I am currently having problems with them. I had to send them back to Hayes. The weld that joins the ends of the rims together can be felt along the rim surface. This shouldn't be a problem for those that buy the disk rim. Anyhow, the brakes "stuttered" when applied and they squeeled like crazy. I should get them back soon. I will keep everyone posted.
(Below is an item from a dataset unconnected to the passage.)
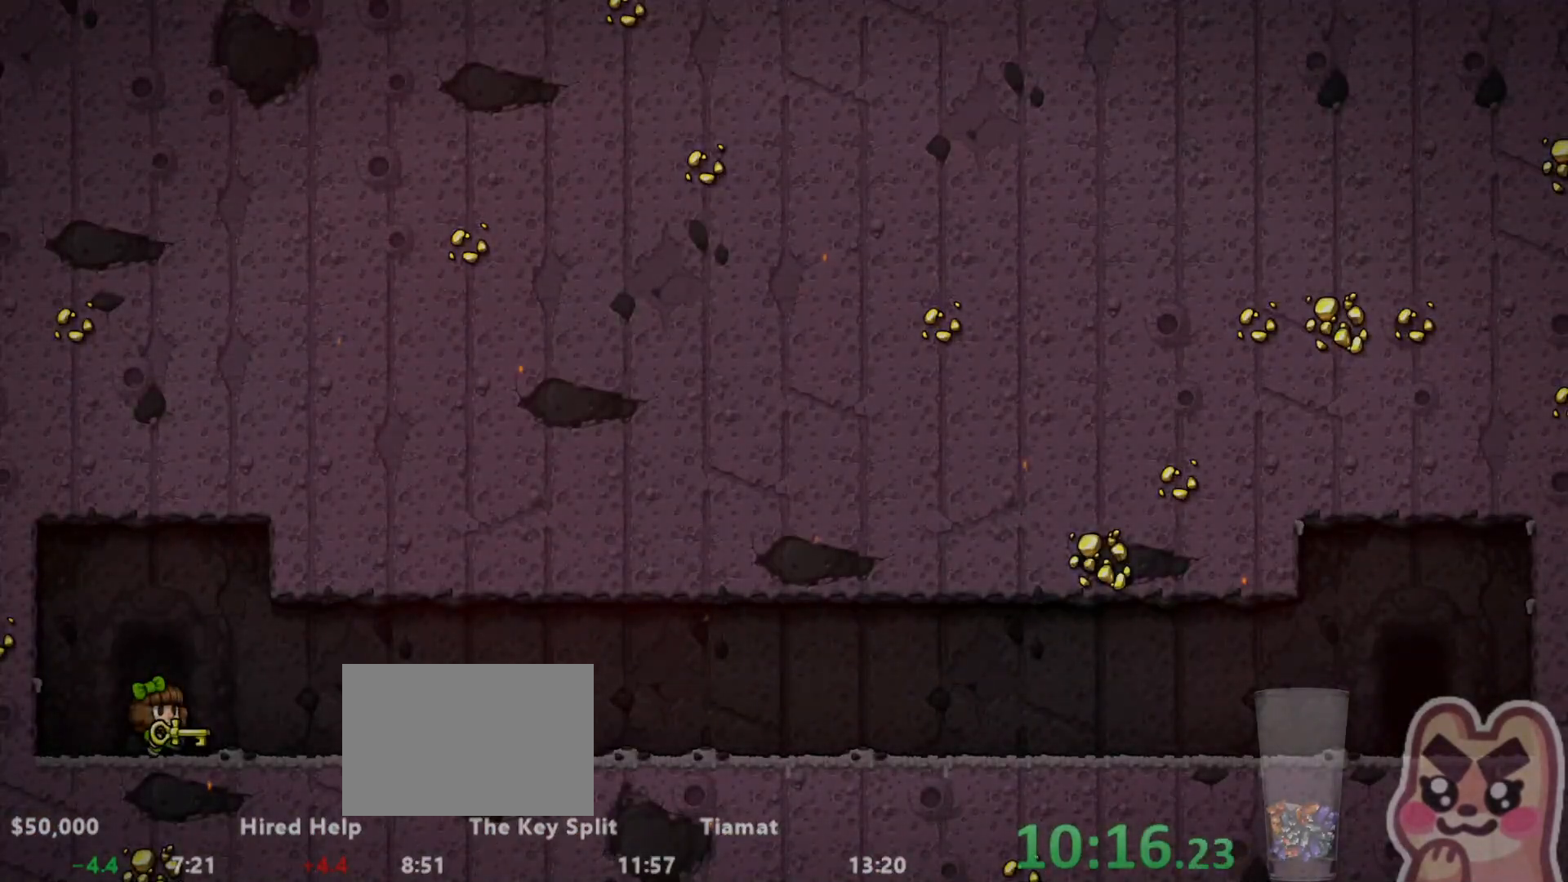
Gameplay with keyboard; each line is a JSON object with the keys held at the frame after it. "events" lists presses ("down") and releases ("up") of "a", "down", "escape", "left", "right", "run", "s", "space", "up", "x" and "z" between this image and that frame as [ms after this image, input, new state], when the widget could be followed in between. No other keys are recorded. Mouse input is not recorded. Key names are as the overlay labels them; some are game actions (e.g. jump) rather than physical keys.
{"keys": ["left", "run"], "events": []}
P.S. They weighed in at 1376g not sub 1300g as advertised.


----------



## Tiffster (Jan 30, 2008)

The point being that all these places stock them. Sun have said they do indeed still make them so would it need anything more than to phone one of the places and ask them to order a set in?


----------



## ebrown247 (Jul 5, 2007)

backlaboy said:


> I think they are always back ordered that's why noone has them in stock. I put an order in at Cabria and they shipped several weeks later.
> 
> I am currently having problems with them. I had to send them back to Hayes. The weld that joins the ends of the rims together can be felt along the rim surface. This shouldn't be a problem for those that buy the disk rim. Anyhow, the brakes "stuttered" when applied and they squeeled like crazy. I should get them back soon. I will keep everyone posted.
> 
> P.S. They weighed in at 1376g not sub 1300g as advertised.


backlaboy...

any other probs? What do you weigh? Ride?

thanks bud.

Point taken Tiffster. Kudos to these shops for trying to get them to us.


----------



## backlaboy (Oct 6, 2007)

*more info*

I am roughly 175lb right now. I can get all the way down to 150lb when I am in peek condition. I currently have these wheels on my SS. I have a rigid carbon fork. I basically ride uphill and smooth on the down hills. No jumping or bonzai downhills for me.


----------



## backlaboy (Oct 6, 2007)

*Review for Sun-Ringle Black Flag*

FYI

I finally posted my review in the "reviews" section for these wheels.

:madmax:


----------



## Rufudufus (Apr 27, 2004)

backlaboy said:


> FYI
> 
> I finally posted my review in the "reviews" section for these wheels.
> 
> :madmax:


Musta got 'disappeared', there are no reviews posted for Blackflags.


----------



## dmcgoy (Apr 16, 2006)

http://www.mtbr.com/reviews/Wheelset/product_126651.shtml


----------



## backlaboy (Oct 6, 2007)

Maybe it needs to get approved before it is posted.


----------



## sonyisdope (Jul 24, 2004)

FYI they are still available. PM me if you really want a pair, I can guarantee you will have them in your possession in about a week. Do I ride with them, or even want them? Eh, I'm a Mavic guy myself. I'm just saying they are available.


----------



## thetschappats (Mar 27, 2007)

I bought a pair of OEM Disc-O-Flea 26" from Bob's Betters Bikes last year (I think they were $250). It has the Dirty Flea Hubs on DSC1 rims (both 32 hole). The only Weird thing was the straight gauge spokes with chrome nipples. I swapped out the spokes with DT Revos. Final result: 1586gr. Not bad for a $300 investment. I converted them to tubeless, and I like them.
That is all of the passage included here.